Sophomore Samantha Jonas said her project centered on developing a cooling system for the Etelman Observatory on St. Thomas, since moisture and hot temperatures can affect the telescope when the observation dome is open. Work on the project will continue in the fall, but Jonas said they’ve completed the first step of installing temperature sensors to better understand just how hot it gets in the dome.
With a goal of someday working for the electric car company Tesla, Amali Krigger said his summer research project reaffirmed his interest in working in a high-tech field.
Krigger completed research for a National Aeronautics and Space Administration project that tested methods to achieve high vacuum levels in chambers that simulate space-like conditions. The work applied heating straps to the vacuum that helped push out gasses and molecules that could otherwise get in the way of accurately testing how space affects different hardware that could possibly be used on missions.
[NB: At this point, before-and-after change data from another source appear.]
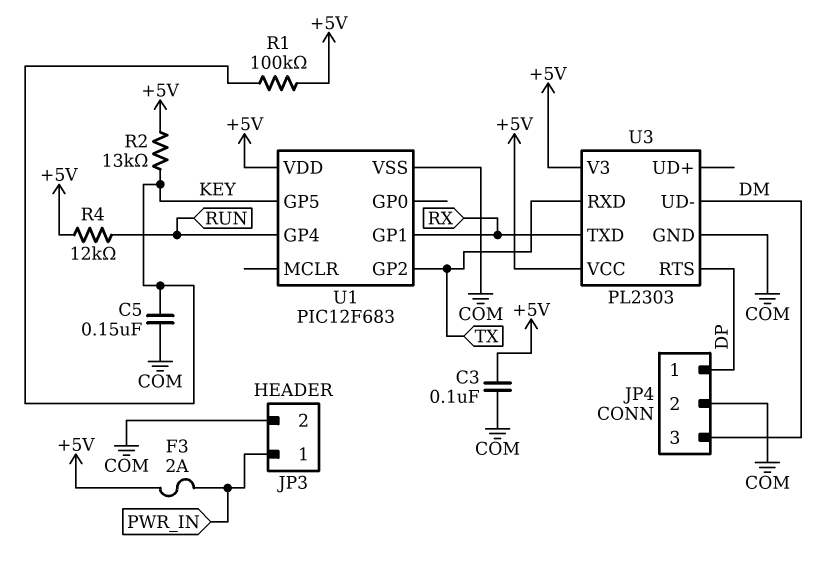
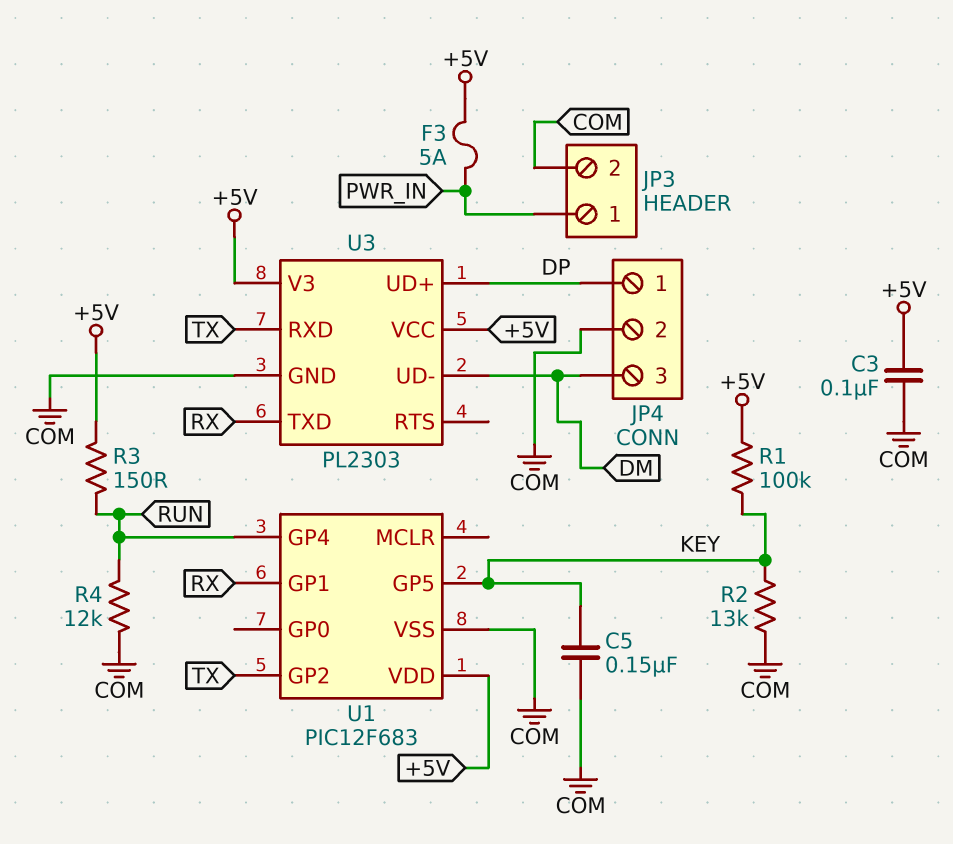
F3: 2A (+5V, PWR_IN) -> 5A (+5V, PWR_IN)
R2: 13k (+5V, KEY) -> 13k (COM, KEY)
R3: none -> 150 (+5V, RUN)
R4: 12k (+5V, RUN) -> 12k (COM, RUN)
U3 pin RTS: DP -> none
U3 pin UD+: none -> DP

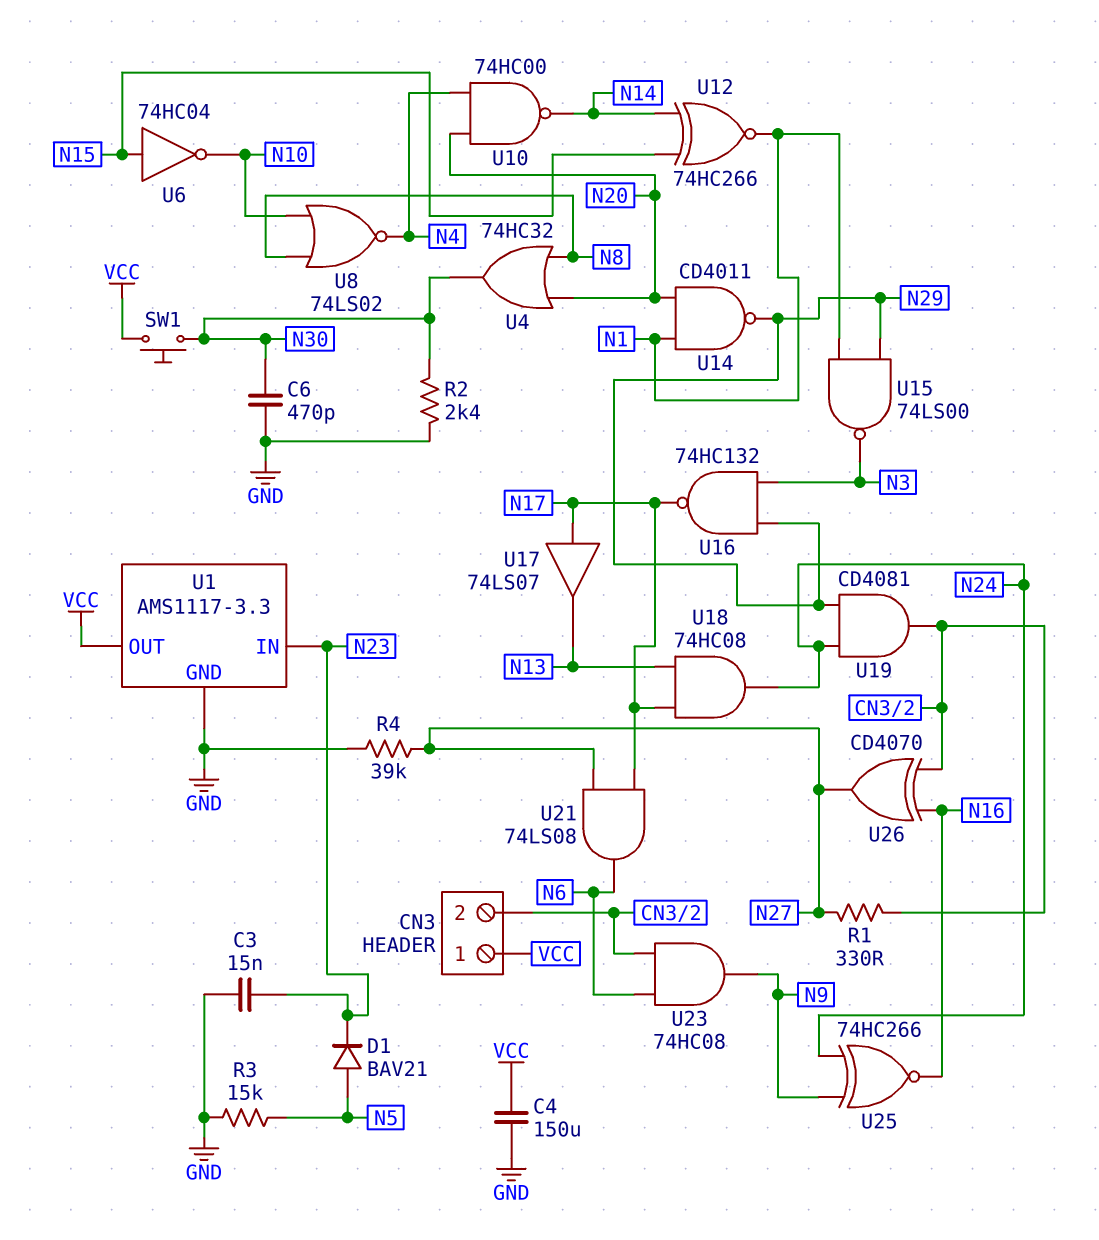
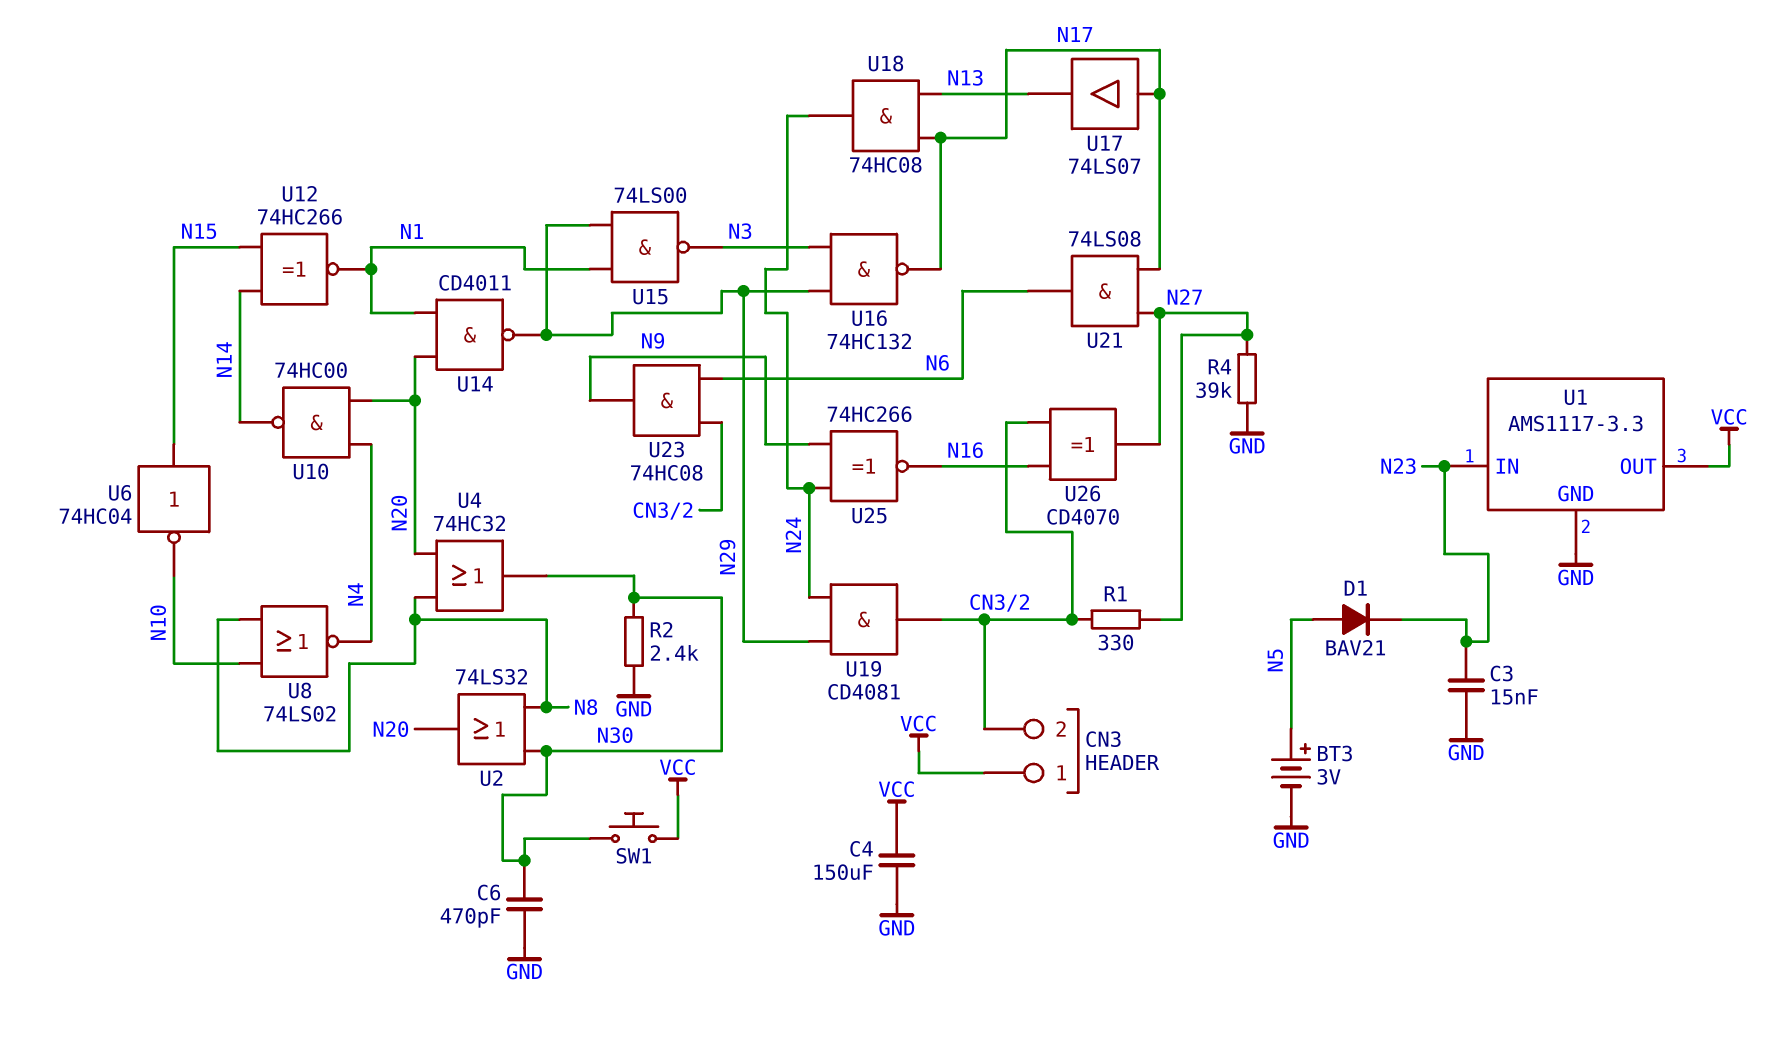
BT3: none -> 3V (plus N5, minus GND)
R3: 15k (GND, N5) -> none
U2: none -> OR 74LS32 (in N8, in N30, out N20)

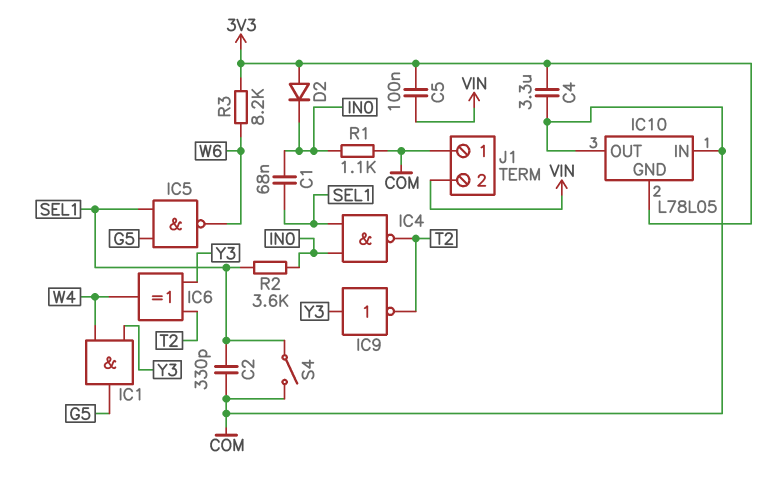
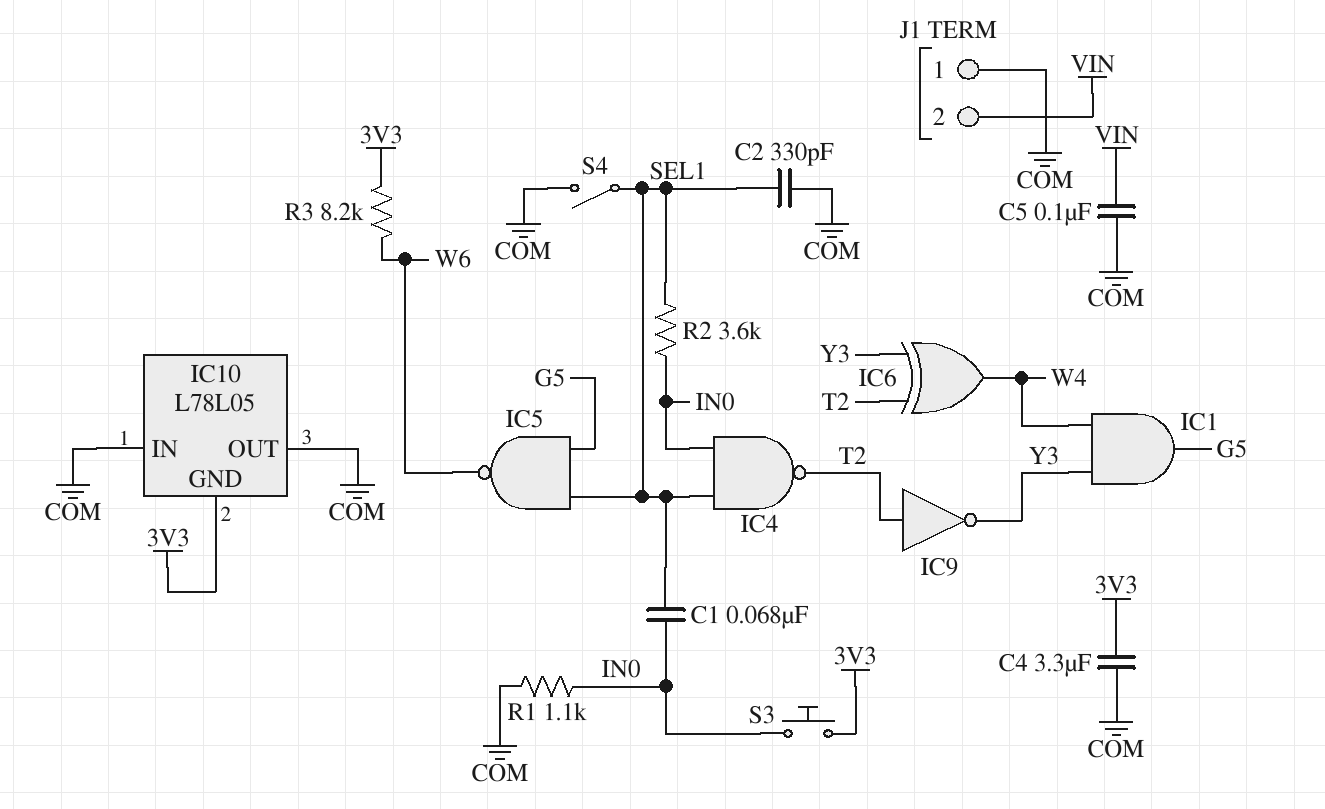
C5: 100nF (3V3, VIN) -> 100nF (COM, VIN)
D2: diode (A 3V3, K IN0) -> none
IC9: NOT (in Y3, out T2) -> NOT (in T2, out Y3)
S3: none -> button (3V3, IN0)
“This was my favorite research project out of the three I’ve done, since I got to use my computer science skills and it spurred a newfound interest in physics for me,” Krigger said.
For junior Brandon Manners, the summer research program marks the first opportunity he’s had to apply the computer coding he’s learned in his classes. With the help of mentor Robert Stolz, Manners said he learned how to use a programming software called MATLAB.
Manners said his work helps predict the ranges of grouper in order to get a better idea of the spawning areas that need to be protected. Working with location and time interval data collected from groupers that have been implanted with tracking devices, his research shows a more realistic moving pattern for the fish than was available before.
In some cases, the program helps students learn about different research methods, including how to setup surveys.
Sophy Marinez, a sophomore studying computer science, completed a global survey on electronic device and social networking usage. Devising a survey through the online platform SurveyMonkey, Marinez collected results from users around the world.
“Participating in the course taught me how to solve research problems more creatively, since I didn’t know how to conduct a survey beforehand,” Marinez explained.